Introduction to biological macromolecules

Lecture 1

Biological macromolecules

Large molecules essential for life, including carbohydrates, nucleic acids, and proteins; they interact in dynamic networks within cells to support structure, energy storage, information transfer, and catalysis.

Role of carbohydrates

Provide immediate and stored energy, form structural components (e.g., plant and bacterial cell walls), and create protective/signalling coats on cell surfaces that influence motility and adhesion.

Medical relevance of carbohydrates

Glucose homeostasis is vital; dysregulation leads to diabetes. Glycogen storage diseases arise from missing enzymes needed for glycogen synthesis or breakdown, causing weakness, sweating, confusion, kidney stones, and stunted growth.

Monosaccharides

Basic sugar units with multiple hydroxyl groups and either an aldehyde (aldose) or ketone (ketose). They rarely exist in linear form and instead cyclize into ring structures.

Glucose isomers (α and β)

Cyclization of glucose produces α‑ and β‑anomers, which differ at the anomeric carbon. These small structural differences lead to polysaccharides with dramatically different properties (e.g., starch vs cellulose).

Disaccharides

Two monosaccharides linked by a condensation reaction (loss of water). Example: sucrose (glucose + fructose).

Polysaccharides

Long chains of sugars that may be linear or branched. Their sequence is determined by enzymes, not genetic templates.

Reducing end

The end of a sugar chain capable of opening into a linear form and participating in redox reactions.

Glycogen

Highly branched glucose polymer used for rapid energy release. Branching increases the number of accessible ends for enzymatic digestion. In animals, especially active mammals, this supports fast mobilization of glucose during muscle activity.

N‑linked oligosaccharides

Complex carbohydrates attached to proteins via asparagine residues.

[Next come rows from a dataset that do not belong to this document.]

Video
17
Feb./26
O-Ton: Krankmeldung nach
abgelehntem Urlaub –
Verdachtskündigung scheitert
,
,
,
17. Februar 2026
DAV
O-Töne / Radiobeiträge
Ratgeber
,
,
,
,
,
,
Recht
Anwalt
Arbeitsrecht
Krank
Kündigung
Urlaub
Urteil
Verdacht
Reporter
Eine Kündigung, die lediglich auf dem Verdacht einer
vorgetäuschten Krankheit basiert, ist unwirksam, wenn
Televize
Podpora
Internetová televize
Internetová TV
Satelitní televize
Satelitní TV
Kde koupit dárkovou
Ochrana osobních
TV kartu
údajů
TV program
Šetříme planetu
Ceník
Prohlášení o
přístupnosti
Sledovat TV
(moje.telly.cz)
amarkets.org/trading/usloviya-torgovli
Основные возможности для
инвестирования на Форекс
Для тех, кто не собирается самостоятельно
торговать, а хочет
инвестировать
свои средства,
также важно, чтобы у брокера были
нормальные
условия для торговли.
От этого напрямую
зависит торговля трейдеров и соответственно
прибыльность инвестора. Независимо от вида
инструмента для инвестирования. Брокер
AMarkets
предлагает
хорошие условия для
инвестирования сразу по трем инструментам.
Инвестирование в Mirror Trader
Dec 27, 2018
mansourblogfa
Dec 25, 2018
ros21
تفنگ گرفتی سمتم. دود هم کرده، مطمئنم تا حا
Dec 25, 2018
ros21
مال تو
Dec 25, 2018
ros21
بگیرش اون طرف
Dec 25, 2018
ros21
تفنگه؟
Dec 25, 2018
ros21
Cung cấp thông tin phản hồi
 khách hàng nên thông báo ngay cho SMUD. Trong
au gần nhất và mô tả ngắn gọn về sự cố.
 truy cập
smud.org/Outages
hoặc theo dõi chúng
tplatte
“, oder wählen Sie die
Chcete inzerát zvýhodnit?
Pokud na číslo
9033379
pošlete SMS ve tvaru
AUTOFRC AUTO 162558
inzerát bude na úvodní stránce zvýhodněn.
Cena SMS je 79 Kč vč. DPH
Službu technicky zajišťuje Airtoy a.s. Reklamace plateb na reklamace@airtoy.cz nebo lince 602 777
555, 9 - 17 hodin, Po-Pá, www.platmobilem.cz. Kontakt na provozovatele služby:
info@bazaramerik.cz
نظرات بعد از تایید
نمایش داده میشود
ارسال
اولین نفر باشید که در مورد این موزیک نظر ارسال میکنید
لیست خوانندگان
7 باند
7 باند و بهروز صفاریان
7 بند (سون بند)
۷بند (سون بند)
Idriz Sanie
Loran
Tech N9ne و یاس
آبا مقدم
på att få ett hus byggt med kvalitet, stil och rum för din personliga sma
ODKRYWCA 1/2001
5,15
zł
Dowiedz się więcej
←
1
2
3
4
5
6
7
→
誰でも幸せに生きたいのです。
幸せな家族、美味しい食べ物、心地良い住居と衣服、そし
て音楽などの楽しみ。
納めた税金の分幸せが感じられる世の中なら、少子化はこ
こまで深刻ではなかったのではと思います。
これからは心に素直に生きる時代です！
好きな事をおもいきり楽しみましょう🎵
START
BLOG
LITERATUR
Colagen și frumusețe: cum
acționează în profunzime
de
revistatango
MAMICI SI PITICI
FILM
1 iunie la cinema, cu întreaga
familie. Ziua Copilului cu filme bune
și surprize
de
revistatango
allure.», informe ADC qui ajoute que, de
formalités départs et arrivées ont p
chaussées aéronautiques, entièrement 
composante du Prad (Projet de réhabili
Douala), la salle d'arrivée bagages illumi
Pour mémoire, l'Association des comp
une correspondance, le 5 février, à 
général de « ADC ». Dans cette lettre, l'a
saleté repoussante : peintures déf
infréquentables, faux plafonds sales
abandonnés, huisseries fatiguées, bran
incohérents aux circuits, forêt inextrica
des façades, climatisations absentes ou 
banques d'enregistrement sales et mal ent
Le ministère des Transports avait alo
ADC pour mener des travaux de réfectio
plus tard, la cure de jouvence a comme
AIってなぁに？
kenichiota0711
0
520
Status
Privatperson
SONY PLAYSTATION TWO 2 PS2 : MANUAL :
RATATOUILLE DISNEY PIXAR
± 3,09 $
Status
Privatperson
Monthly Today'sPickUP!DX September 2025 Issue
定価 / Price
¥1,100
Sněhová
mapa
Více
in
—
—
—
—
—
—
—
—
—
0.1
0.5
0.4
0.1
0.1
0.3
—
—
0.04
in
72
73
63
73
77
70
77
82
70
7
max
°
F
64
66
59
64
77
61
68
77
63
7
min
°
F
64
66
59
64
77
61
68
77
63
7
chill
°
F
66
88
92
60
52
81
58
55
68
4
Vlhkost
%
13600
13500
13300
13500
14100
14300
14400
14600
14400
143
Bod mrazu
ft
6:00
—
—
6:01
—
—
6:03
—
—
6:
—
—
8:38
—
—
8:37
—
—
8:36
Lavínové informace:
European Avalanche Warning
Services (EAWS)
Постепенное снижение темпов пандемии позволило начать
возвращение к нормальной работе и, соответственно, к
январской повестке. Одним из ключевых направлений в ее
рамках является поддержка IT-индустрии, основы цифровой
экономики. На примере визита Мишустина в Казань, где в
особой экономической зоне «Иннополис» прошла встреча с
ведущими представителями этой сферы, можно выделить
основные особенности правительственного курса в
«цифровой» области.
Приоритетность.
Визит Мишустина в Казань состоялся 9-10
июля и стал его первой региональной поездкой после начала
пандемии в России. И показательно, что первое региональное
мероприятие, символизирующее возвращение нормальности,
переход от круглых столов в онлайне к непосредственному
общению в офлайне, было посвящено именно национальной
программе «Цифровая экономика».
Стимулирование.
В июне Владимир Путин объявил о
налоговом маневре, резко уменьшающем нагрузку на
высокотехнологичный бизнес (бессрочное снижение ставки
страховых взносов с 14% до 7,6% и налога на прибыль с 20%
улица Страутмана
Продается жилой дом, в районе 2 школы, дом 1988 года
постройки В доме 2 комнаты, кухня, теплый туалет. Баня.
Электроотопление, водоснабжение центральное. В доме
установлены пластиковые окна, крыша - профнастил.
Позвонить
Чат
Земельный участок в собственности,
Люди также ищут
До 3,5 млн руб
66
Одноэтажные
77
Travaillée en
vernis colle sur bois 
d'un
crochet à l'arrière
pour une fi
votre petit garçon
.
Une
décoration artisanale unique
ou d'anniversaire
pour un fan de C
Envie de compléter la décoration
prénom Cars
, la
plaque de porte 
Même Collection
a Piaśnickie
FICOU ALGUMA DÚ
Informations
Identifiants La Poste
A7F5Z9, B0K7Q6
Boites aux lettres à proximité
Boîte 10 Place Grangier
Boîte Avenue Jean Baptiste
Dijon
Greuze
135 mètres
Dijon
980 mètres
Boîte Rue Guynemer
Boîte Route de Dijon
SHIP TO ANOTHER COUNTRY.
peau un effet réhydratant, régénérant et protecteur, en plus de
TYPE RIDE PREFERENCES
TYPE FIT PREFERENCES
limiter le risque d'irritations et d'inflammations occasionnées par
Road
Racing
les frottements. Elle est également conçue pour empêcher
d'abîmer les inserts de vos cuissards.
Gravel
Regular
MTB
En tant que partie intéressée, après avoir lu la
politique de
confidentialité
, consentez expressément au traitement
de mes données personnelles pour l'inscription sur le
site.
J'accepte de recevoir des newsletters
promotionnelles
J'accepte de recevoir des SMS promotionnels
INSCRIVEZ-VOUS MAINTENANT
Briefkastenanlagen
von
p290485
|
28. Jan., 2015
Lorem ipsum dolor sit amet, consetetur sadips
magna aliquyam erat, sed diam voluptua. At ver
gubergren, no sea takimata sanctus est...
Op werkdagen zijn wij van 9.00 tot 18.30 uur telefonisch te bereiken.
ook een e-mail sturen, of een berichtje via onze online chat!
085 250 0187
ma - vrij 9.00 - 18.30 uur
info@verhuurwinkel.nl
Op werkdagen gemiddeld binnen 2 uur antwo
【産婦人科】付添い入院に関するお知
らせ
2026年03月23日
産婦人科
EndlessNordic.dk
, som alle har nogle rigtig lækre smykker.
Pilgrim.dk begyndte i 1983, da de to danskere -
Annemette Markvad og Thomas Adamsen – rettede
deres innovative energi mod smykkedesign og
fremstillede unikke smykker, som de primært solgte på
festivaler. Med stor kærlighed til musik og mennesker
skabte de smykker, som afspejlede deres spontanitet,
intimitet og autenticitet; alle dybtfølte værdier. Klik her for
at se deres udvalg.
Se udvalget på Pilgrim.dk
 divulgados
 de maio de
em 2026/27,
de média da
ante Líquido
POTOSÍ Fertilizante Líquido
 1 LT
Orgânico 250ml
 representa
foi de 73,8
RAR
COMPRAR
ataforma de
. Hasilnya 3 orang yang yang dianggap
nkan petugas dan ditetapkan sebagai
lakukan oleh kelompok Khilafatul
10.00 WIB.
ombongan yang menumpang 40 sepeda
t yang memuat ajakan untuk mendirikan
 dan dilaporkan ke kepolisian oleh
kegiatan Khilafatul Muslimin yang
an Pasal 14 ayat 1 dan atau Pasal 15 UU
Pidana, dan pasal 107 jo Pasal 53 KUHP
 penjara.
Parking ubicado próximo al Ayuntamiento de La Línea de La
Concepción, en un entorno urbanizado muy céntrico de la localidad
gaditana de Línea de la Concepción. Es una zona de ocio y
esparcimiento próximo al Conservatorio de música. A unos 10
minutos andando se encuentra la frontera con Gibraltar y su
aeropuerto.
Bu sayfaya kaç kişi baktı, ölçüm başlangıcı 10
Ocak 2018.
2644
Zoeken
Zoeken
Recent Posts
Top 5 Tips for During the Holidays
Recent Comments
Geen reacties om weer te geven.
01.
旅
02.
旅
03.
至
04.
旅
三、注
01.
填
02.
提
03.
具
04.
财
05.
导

Built from a core pentasaccharide and elaborated into diverse structures on cell surfaces.

Nucleic acids

DNA and RNA store and transmit genetic information. RNA also performs catalytic and structural roles (e.g., in ribosomes) and serves as the genome for some viruses.

Nucleotide structure

Composed of a sugar (ribose or deoxyribose), a nitrogenous base, and three phosphate groups.

DNA vs RNA bases

DNA uses A, T, G, C; RNA uses A, U, G, C.

Phosphodiester bond

Covalent linkage between nucleotides forming the sugar‑phosphate backbone of nucleic acids.

Base pairing

Hydrogen bonding between complementary bases: A–T (or A–U in RNA) and C–G. Enables double‑stranded DNA formation.

DNA double helix

Two antiparallel strands with bases stacked like ladder rungs; major and minor grooves form binding sites for proteins.

Hairpin loops in RNA

Local base‑paired structures formed when a single RNA strand folds back on itself. Important in tRNA and viral RNA structure.

tRNA structure

Contains four hairpin regions forming a compact 3D shape recognized by the ribosome; essential for accurate translation.

Ribosome

Large RNA–protein complex where RNA forms the catalytic active site. Responsible for protein synthesis.

Proteins

Highly diverse macromolecules that perform structural, catalytic, and regulatory functions. Their function depends on their 3D structure.

Four levels of protein structure !

Primary: amino acid sequence

Secondary: α‑helices and β‑sheets

Tertiary: overall 3D fold

Quaternary: arrangement of multiple polypeptide chains

Amino acid structure

Central carbon with amino group, carboxyl group, hydrogen, and variable R‑group. Natural proteins use L‑amino acids.

Hydrophobic amino acids

Non‑polar side chains that cluster inside proteins or at interaction interfaces. Cysteine can form disulphide bonds or bind metals.

Hydrophilic amino acids

Polar or charged side chains that interact with water; contribute to protein solubility and reactivity.

Peptide bond

Covalent bond linking amino acids via condensation; forms the protein backbone with N‑terminus and C‑terminus.